Allah telah mewajibkan atas
tiap-tiap individu dari masyarakat Islam apabila hartanya telah berlebih dari
nishab dan cukup berada ditanganya setahun penuh, untuk mengeluarkan zakatnya
kepada salah seorang dari golongan fakir, miskin atau musafir yang memerlukan
pertolongan atau orang yang baru masuk islam (muallaf).
Aspek
ibadah yang selanjutnya yaitu ibadah Haji, haji yaitu ibadah yang dilakukan di
kota Mekkah, dan melaksanakan berbagai rangkaian ibadah seperti thawaf, sa’iy,
dan wuquf di arafah serta melaksanakan semua ketentuan-ketentuan haji
lainya, karena hendak memenuhi perintah
Allah dan mengharapkan keridhaaNya.
Rukun haji kalau dinegara kita
tidak begitu diwajibkan bagi orang yang tidak mampu, karena pergi naik haji ke
Mekkah membutuhkan dana yang begitu banyak. Tetapi bagi mereka yang mampu dan
mempunyai harta lebih iba dah ini menjadi wajib.
B. Aspek
Muamalah
Seperti telah dilihat, Islam mulai dari Madinah
merupakan Negara dan sebagai Negara tentunya harus mempunyai lembaga hukum,
untuk mengatur hidup kemasyarakatan warganya. Hukum yang dipakai dalam Islam
berdasar pada wahyu dan kalau diperhatikan sejarah turunnya wahyu, akan
kelihatan bahwa ayat-ayat yang mengandung soal-soal hidup kemasyarakatan memang
di Madinahlah mulai diturunkan. Ayat-ayat yang mengandung dasar hukum, baik
mengenai ibadah, maupun mengenai hidup kemasyarakatan, disebut ayat ahkam.
Ayat-ayat ahkam dalam bentuk kedua inilah yang menjadi dasar bagi hukum yang
dipakai untuk mengatur masyarakat dalam Islam.[8]
Salah satu dari hukum Islam tersebut adalah
muamalah, yakni bagian dari hukum Islam yang membahas mengenai hubungan antara
sesama manusia.[9]
Hukum Muamalah atau fiqh Muamalah yang meliputi, tata cara melakukan akad,
transaksi, hukum pidana atau perdata dan lainnya yang terkait dengan hubungan
antar manusia atau dengan masyarakat luas. Dibawah ini akan diberikan beberapa
contoh mengenai pemikiran Islam aspek muamalah, diantaranya:
1.
Jual-beli
Apabila seseorang menukar sesuatu barang dengan barang yang lain
dengan cara tertentu (akad) inilah yang disebut “jual beli”.[10]

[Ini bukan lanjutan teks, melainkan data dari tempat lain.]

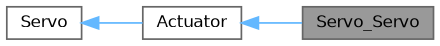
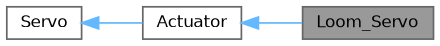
  digraph {
    rankdir=LR
    node [color=gray40 fillcolor=white fontname=Helvetica fontsize=10 shape=box style=filled]
    edge [color=steelblue1 dir=back fontname=Helvetica fontsize=10 labelfontname=Helvetica labelfontsize=10 style=solid]
-   n1 [fillcolor=grey60 fontcolor=black height=0.2 label=Servo_Servo width=0.4]
+   n1 [fillcolor=grey60 fontcolor=black height=0.2 label=Loom_Servo width=0.4]
    n2 [height=0.2 label=Actuator width=0.4]
    n3 [height=0.2 label=Servo width=0.4]
    n2 -> n1
    n3 -> n2
  }
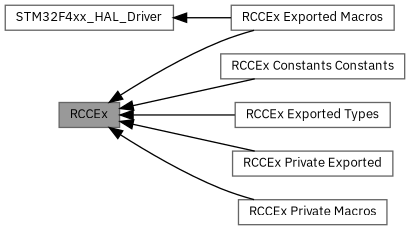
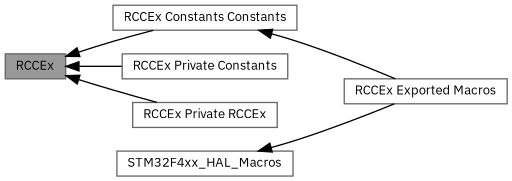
  digraph {
    fontname="IBM Plex Sans"
    rankdir=LR
    node [color=grey40 fillcolor=white fontname="IBM Plex Sans" fontsize=10 shape=box style=filled]
    edge [dir=back fontname="IBM Plex Sans" fontsize=10 labelfontname=Helvetica labelfontsize=10 shape=plaintext style=solid]
    n1 [color=gray40 fillcolor=grey60 fontcolor=black height=0.2 label=RCCEx width=0.4]
    n2 [height=0.2 label="RCCEx Constants Constants" width=0.4]
    n3 [height=0.2 label="RCCEx Exported Macros" width=0.4]
-   n4 [height=0.2 label="RCCEx Exported Types" width=0.4]
-   n5 [height=0.2 label="RCCEx Private Exported" width=0.4]
-   n6 [height=0.2 label="RCCEx Private Macros" width=0.4]
-   n7 [height=0.2 label=STM32F4xx_HAL_Driver width=0.4]
+   n5 [height=0.2 label="RCCEx Private Constants" width=0.4]
+   n6 [height=0.2 label="RCCEx Private RCCEx" width=0.4]
+   n7 [height=0.2 label=STM32F4xx_HAL_Macros width=0.4]
    n1 -> n2
-   n1 -> n3
-   n1 -> n4
+   n2 -> n3
    n1 -> n5
    n1 -> n6
    n7 -> n3
  }
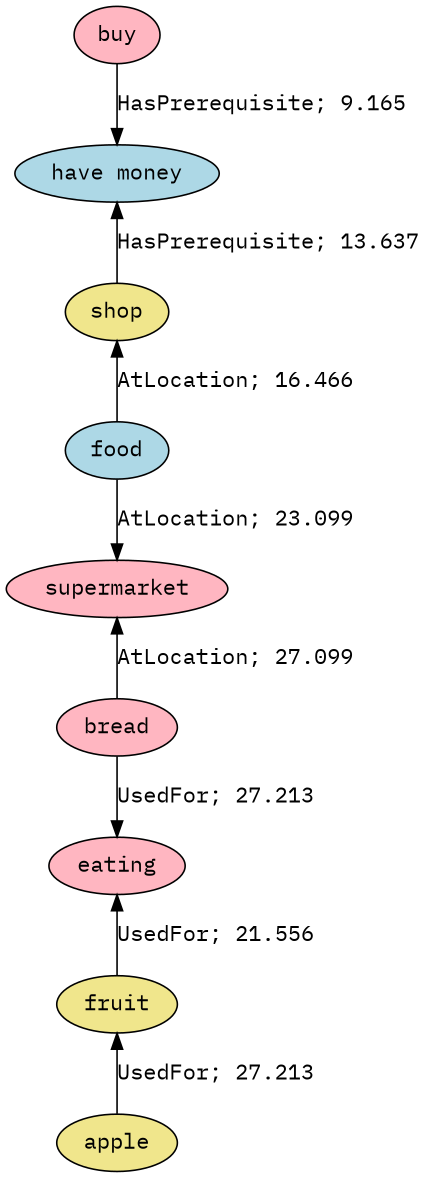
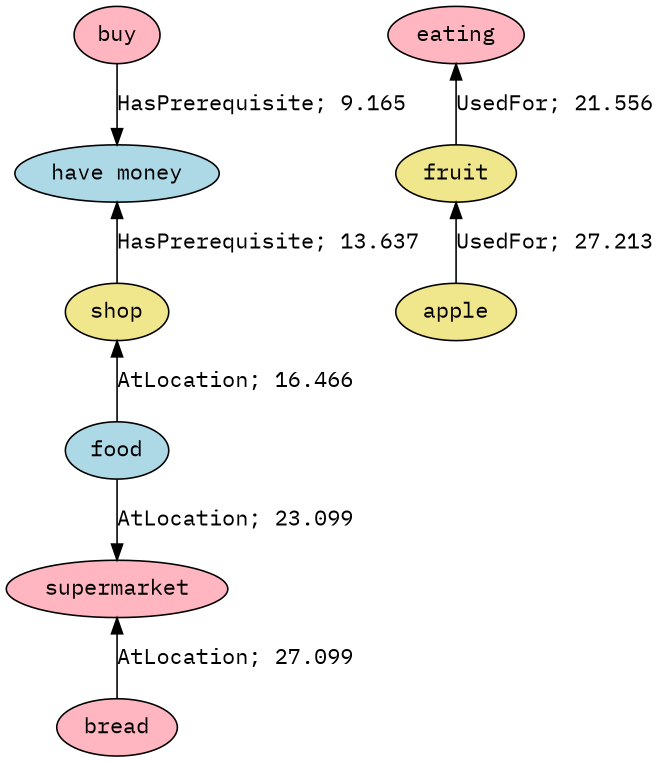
  digraph {
    fontname="IBM Plex Mono"
    node [fillcolor=lightpink fontname="IBM Plex Mono" style=filled]
    edge [dir=back fontname="IBM Plex Mono"]
    n1 [label=buy]
    n2 [fillcolor=lightblue label="have money"]
    n3 [fillcolor=khaki label=shop]
    n4 [fillcolor=lightblue label=food]
    n5 [label=supermarket]
    n6 [label=bread]
    n7 [label=eating]
    n8 [fillcolor=khaki label=fruit]
    n9 [fillcolor=khaki label=apple]
    n1 -> n2 [dir=forward label="HasPrerequisite; 9.165" weight=9.165]
    n2 -> n3 [label="HasPrerequisite; 13.637" weight=13.637]
    n3 -> n4 [label="AtLocation; 16.466" weight=16.466]
    n4 -> n5 [dir=forward label="AtLocation; 23.099" weight=23.099]
    n5 -> n6 [label="AtLocation; 27.099" weight=27.099]
-   n6 -> n7 [dir=forward label="UsedFor; 27.213" weight=27.213]
    n7 -> n8 [label="UsedFor; 21.556" weight=21.556]
    n8 -> n9 [label="UsedFor; 27.213" weight=13.810]
  }
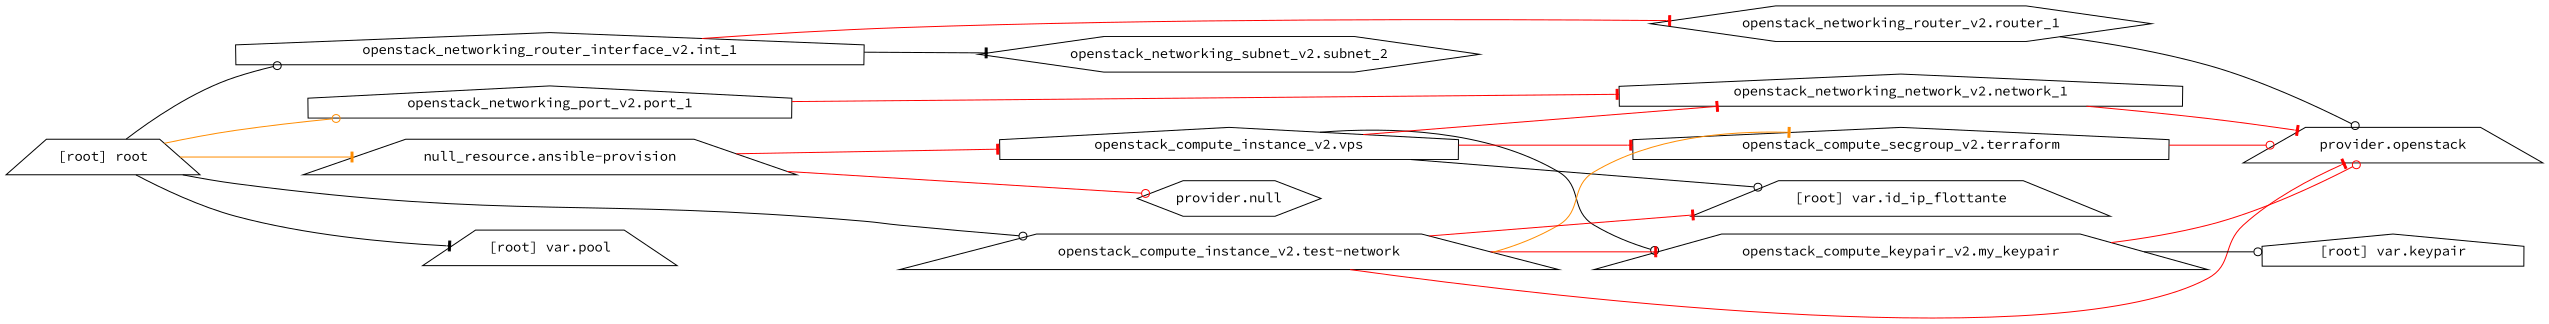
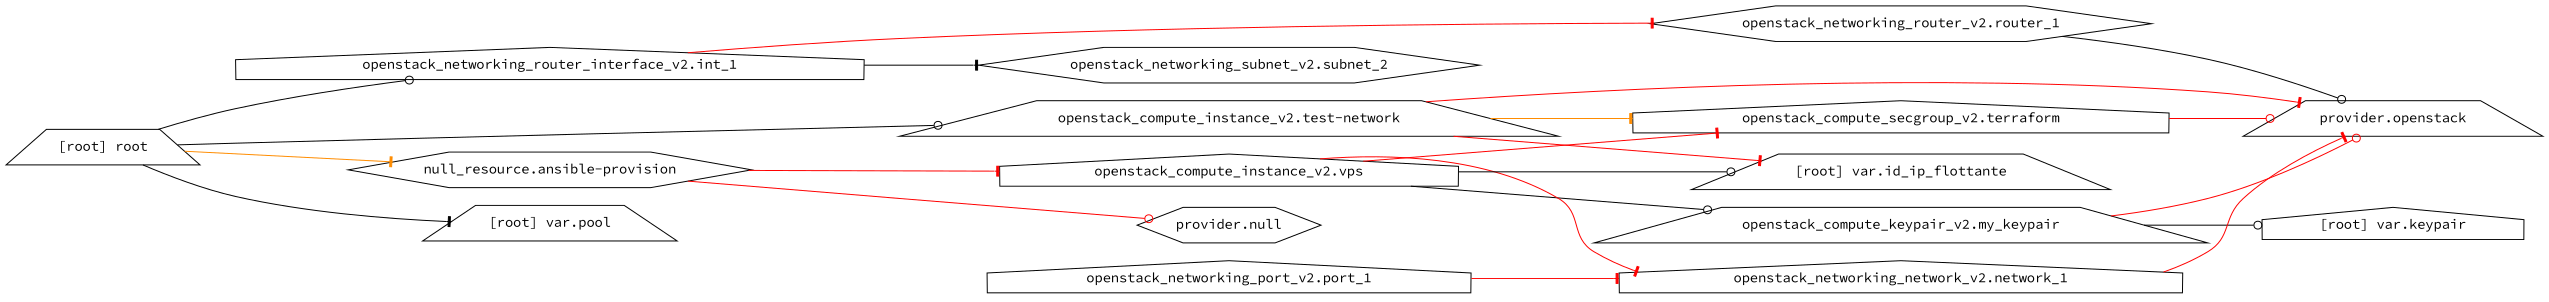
  digraph {
    compound=true
    fontname="Source Code Pro"
    newrank=true
    rankdir=LR
    node [fontname="Source Code Pro" shape=house]
    edge [arrowhead=tee color=red fontname="Source Code Pro"]
-   n1 [label="null_resource.ansible-provision" shape=trapezium]
+   n1 [label="null_resource.ansible-provision" shape=hexagon]
    n2 [label="openstack_compute_instance_v2.vps"]
    n3 [label="provider.null" shape=hexagon]
    n4 [label="openstack_compute_instance_v2.test-network" shape=trapezium]
    n5 [label="openstack_compute_keypair_v2.my_keypair" shape=trapezium]
    n6 [label="openstack_compute_secgroup_v2.terraform"]
    n7 [label="openstack_networking_network_v2.network_1"]
    "[root] var.id_ip_flottante" [shape=trapezium]
    n9 [label="provider.openstack" shape=trapezium]
    "[root] var.keypair"
    n11 [label="openstack_networking_port_v2.port_1"]
    n12 [label="openstack_networking_router_interface_v2.int_1"]
    n13 [label="openstack_networking_router_v2.router_1" shape=hexagon]
    n14 [label="openstack_networking_subnet_v2.subnet_2" shape=hexagon]
    "[root] root" [shape=trapezium]
    "[root] var.pool" [shape=trapezium]
    subgraph sub_1 {
      n1
      n2
      n3
      n4
      n5
      n6
      n7
      "[root] var.id_ip_flottante"
      n9
      "[root] var.keypair"
      n11
      n12
      n13
      n14
      "[root] root"
      "[root] var.pool"
    }
    n1 -> n2
    n1 -> n3 [arrowhead=odot]
    n2 -> n5 [arrowhead=odot color=black]
    n2 -> n6
    n2 -> n7
    n2 -> "[root] var.id_ip_flottante" [arrowhead=odot color=black]
-   n4 -> n5
    n4 -> n6 [color=darkorange]
    n4 -> "[root] var.id_ip_flottante"
    n4 -> n9
    n5 -> n9 [arrowhead=odot]
    n5 -> "[root] var.keypair" [arrowhead=odot color=black]
    n6 -> n9 [arrowhead=odot]
    n7 -> n9
    n11 -> n7
    n12 -> n13
    n12 -> n14 [color=black]
    n13 -> n9 [arrowhead=odot color=black]
    "[root] root" -> n1 [color=darkorange]
    "[root] root" -> n4 [arrowhead=odot color=black]
-   "[root] root" -> n11 [arrowhead=odot color=darkorange]
    "[root] root" -> n12 [arrowhead=odot color=black]
    "[root] root" -> "[root] var.pool" [color=black]
  }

Secara istilah, menurut madhab Hanafiyah, jual beli adalah pertukaran harta
atau mal dengan harta dengan menggunakan cara tertentu. Pertukaran harta dengan
harta disini, diartikan harta yang memiliki manfaat serta terdapat
kecenderungan manusia untuk menggunakannya, cara tertentu yang dimaksud adalah
sighat atau umhkapan ijab dan qabul.[11]
Dalam hal ini terdapat beberapa dalil naqly mengenai jual beli, sebagai
berikut:
a.
Firman Allah
SWT di dalam Surat Al-Baqarah ayat 275, yaitu yang artinya, “Allah telah
menghalalkan jual beli dan mengharamkan riba.”
b.
Firman Allah
SWT di dalam Surat An-Nisa ayat 29, yang artinya, “janganblah kamu memakan
harta yang ada di antara kamu dengan jalan batil melainkan dengan jalan jual
beli suka sama suka.
c.
Sabda Nabi
Rasullahlah SAW, yang artinya, “Rifah bin Rafi menceritakan, bahwa Nabi SAW
pernah ditanya orang. Apakah usaha yang paling baik?” jawab Beliau: ”Usaha
seseorang dengan tangannya sendiri dan setiap jual beli yang halal.”[12]
Menurut madzhab
Hanafiyah, rukun yang terdapat dalam jual beli hanyalah sighat, yakni
pernyataan ijab dan qabul yang merefleksikan keinginan masing-masing pihak
untuk melakukan transaksi. Berbeda dengan mayoritas ulama atau jumhur, rukun
yang terdapat dalam akad jual-beli terdiri dari akid (penjual dan pembeli),
ma’qud alaih (harta dan objek), serta sighat (ijab qabul). [13]
Dalam akad jual
beli harus disempurnakan 4 macam syarat yakni, syarat in’iqad, syarat sah,
ayarat nafadz, dan syarat luzun. Tujuan adanya syarat-syarat ini adalah untuk
mencegah terjadinya pertentangan dan perselisihan diantara pihak yang
bertransaksi, menjaga hak dan kemaslahatan kedua pihak, serta menghilangkan
segala bentuk ketidakpastian dan resiko.[14]
2.
Riba
Makna Riba menurut bahasa ialah bertambah/lebih. Sedangkan menurut
Istilah Syara adalah akad yang terjadi dengan penukaran tertentu, tidak
diketahui sama atau tidaknya menurut aturan syara, atau terlambat menerimanya.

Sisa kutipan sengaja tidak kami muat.